In May 1917, a month after the American entry into World War I, Woodward was promoted to lieutenant colonel and assigned to staff duty in the Washington, D.C. office of the Adjutant General of the United States Army. In August 1917, Woodward was promoted to temporary colonel and assigned to the 77th Division at Camp Upton. Later that month, he was assigned to command the 152d Depot Brigade at Camp Upton.

From December 1917 to April 1918, Woodward commanded the 113th Infantry Regiment during its organization and training at Camp McClellan, Alabama.
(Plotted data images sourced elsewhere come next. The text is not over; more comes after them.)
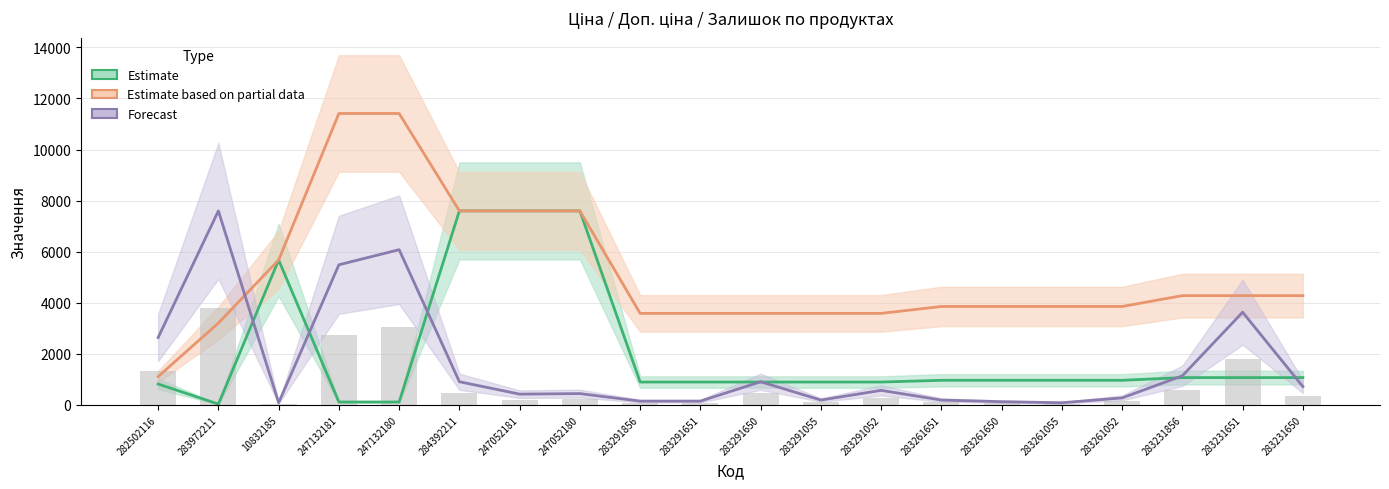

Reading left to right, transcribe all the data shown in this chart.

Estimate: 818.5	32.0	5673.8	114.1	114.1	7596.5	7596.5	7596.5	895.9	895.9	895.9	895.9	895.9	963.5	963.5	963.5	963.5	1069.8	1069.8	1069.8
Estimate based on partial data: 1109.2	3205.0	5673.8	11410.0	11410.0	7596.5	7596.5	7596.5	3583.6	3583.6	3583.6	3583.6	3583.6	3854.0	3854.0	3854.0	3854.0	4279.1	4279.1	4279.1
Forecast: 2637.7	7596.5	84.4	5486.4	6077.2	907.4	422.0	443.1	147.7	147.7	907.4	189.9	569.7	189.9	126.6	84.4	274.3	1139.5	3629.5	717.5
Залишок (bar): 1318.8	3798.3	42.2	2743.2	3038.6	453.7	211.0	221.6	73.9	73.9	453.7	95.0	284.9	95.0	63.3	42.2	137.2	569.7	1814.7	358.7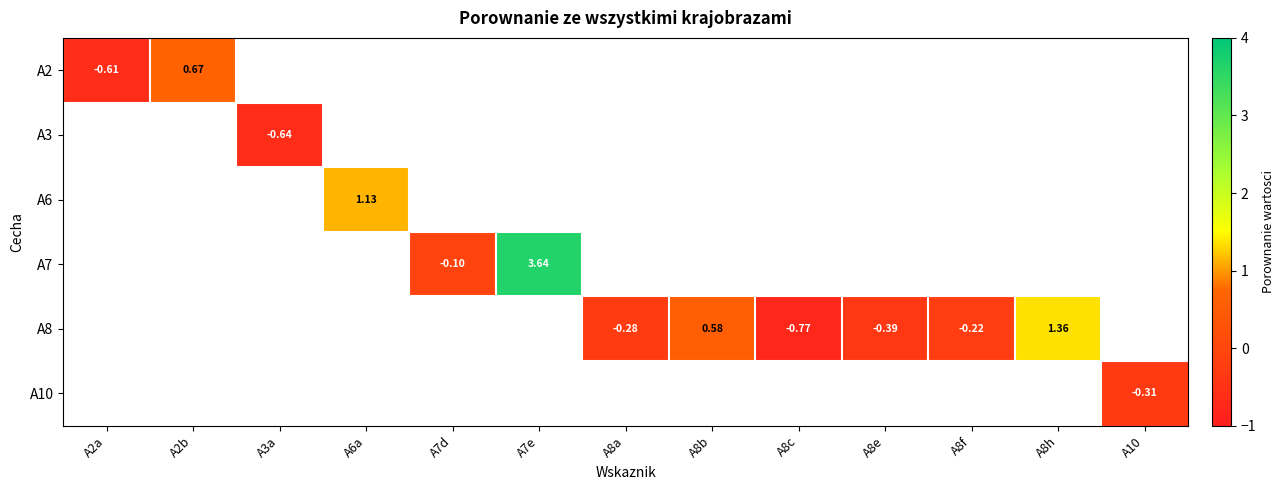

Which has a higher value, A3a or A7d?

A7d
From April to August 1918, he again commanded the 152d Depot Brigade and also commanded Camp Upton. In August 1918, he received temporary promotion to brigadier general.

From August 1918 to February 1919, Woodward commanded the 24th Infantry Brigade at Camp Devens, Massachusetts. The Armistice with Germany on November 11 ended the war before Woodward's brigade departed for overseas duty in France, and he commanded the 151st Depot Brigade at Camp Devens from February to April 1919. In February 1919, he also served as acting commander of the 12th Division, the 24th Brigade's parent formation. In March 1919, he returned to the permanent rank of lieutenant colonel.

Woodward served with the 42nd Infantry Regiment at Camp Upton from May to August 1919. He was a student at the United States Army Command and General Staff College from August 1919 until graduating in June 1920. In July 1920, he was promoted to permanent colonel. From August 1920 to June 1921, he was a student at the United States Army War College. He attended the Institute of Politics at Williams College in 1923 and 1924. After graduating, he served on the War Department General Staff until June 1925.

In June 1925, Woodward was assigned as adjutant of the First Corps Area in Boston. In August 1929, he was posted to duty as adjutant of the Second Corps Area at Governors Island, New York. He retired in May 1934 after reaching the mandatory retirement age of 64. In 1930, Congress enacted a law permitting World War I general officers to retire at the highest rank they held, so when Woodward retired he was promoted to brigadier general on the retired list.

==Retirement and death==
In retirement, Woodward was a resident of Washington, D.C. and maintained a summer home in Mendon, Vermont. He died in Mendon on August 4, 1944. Woodward was buried at West Point Cemetery.

==Family==
In 1896, Woodward married Frances Hoven Judge (1873–1952). They were the parents of five children: Mary, Nancy, John, Thomas, and Edwin.